Une marque, des marques ?

La difficulté des territoires réside souvent dans le fait qu’ils sont constitués déjà de marques locales, de « lieux-marques », de « monuments-marques », de « musées-marques ». Que faire alors ? Une marque unique « englobante » mais qui peut paraître aller à l’encontre des acteurs locaux qui ont développé ces « joyaux » ? Renoncer à mutualiser et, par conséquent, à optimiser les ressources ?

« Pour le citoyen « sa » ville n’est pas une marque, c’est son lieu d’habitation. Il y a donc tout intérêt d’avoir une communication modeste pour le citoyen et plus « travaillée » pour le touriste ou l’investisseur. »

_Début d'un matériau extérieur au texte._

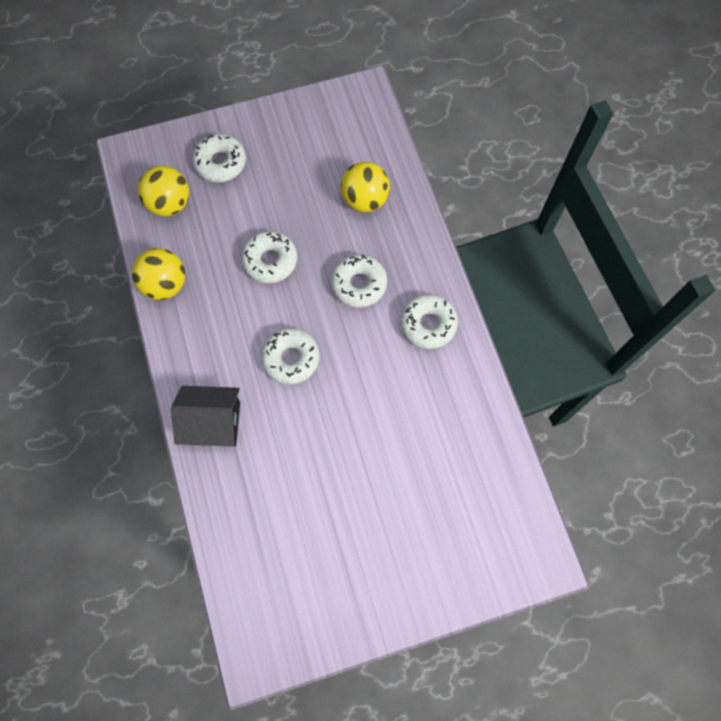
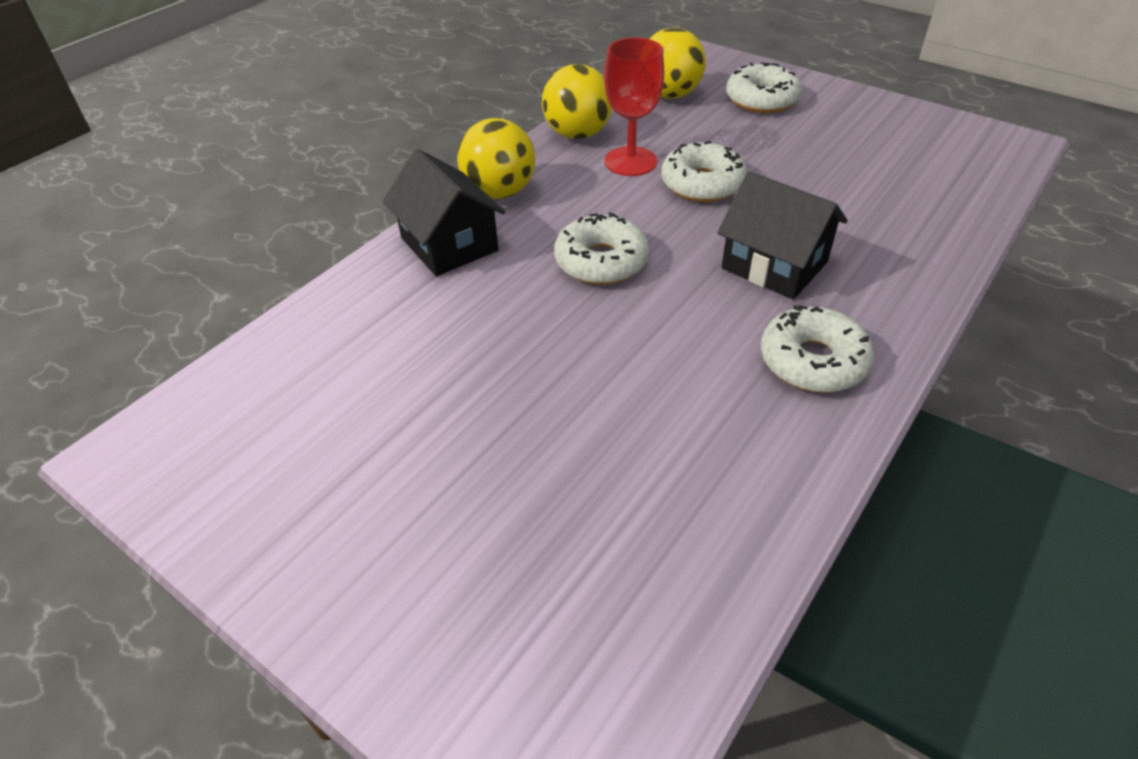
camera: 55 degrees right, 25 degrees down
white donut [331,254,387,308] -> black house [717,171,848,299]
yellow ball [340,162,390,212] -> yellow ball moved to [457,118,535,199]
none -> red goblet [604,37,664,176]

Les sites complexes, c’est-à-dire riches en promesses, s’orientent de plus en plus vers la création de « labels-marques », de « marques collectives » qui sont comme un fil rouge de la communication du territoire et apportent une visibilité sans nier le dynamisme des attractivités locales : ONLY LYON est un fil rouge qui n’enlève rien aux célèbres traboules ou au site gallo-romain ; AIN, MON LUXE au NATUREL complète, sur un territoire particulièrement éclaté, l’attrait spirituel d’Ars, la nature sauvage de la montagne du Jura, la vérité historique de la cité médiéval de Pérouges…La bataille locale est souvent rude car le choix d’une marque unique, lorsque celle-ci ne s’impose pas, épuise les énergies. Le « label-marque » est un bon compromis à condition que chacun joue le jeu du « label », c’est-à-dire de la qualité définie. On revient ainsi au marketing, à l’analyse de l’exigence initiale des futurs touristes, des futurs investisseurs, voire des futurs habitants lorsqu’il y a risque de désertification. Le territorial branding, la marque de territoire, a toute sa place dans le grand concert des marques : marques de luxe, marques industrielles, marques de mode, marques High Tech… Des villes sont même parvenues à jouer les quatre saisons, comme Montréal condamnée jadis à l’été indien, Dubaï ou Abu Dhabi condamnées jadis à l’hiver, New York City qui a su allier tourisme et business. Pour réussir, il faut choisir et se montrer pertinent et cohérent, jouer de toutes les ficelles du branding, qui est un « condensé du savoir-faire humain » au service de la réussite des territoires qui sauront l’appréhender sans arrière-pensées.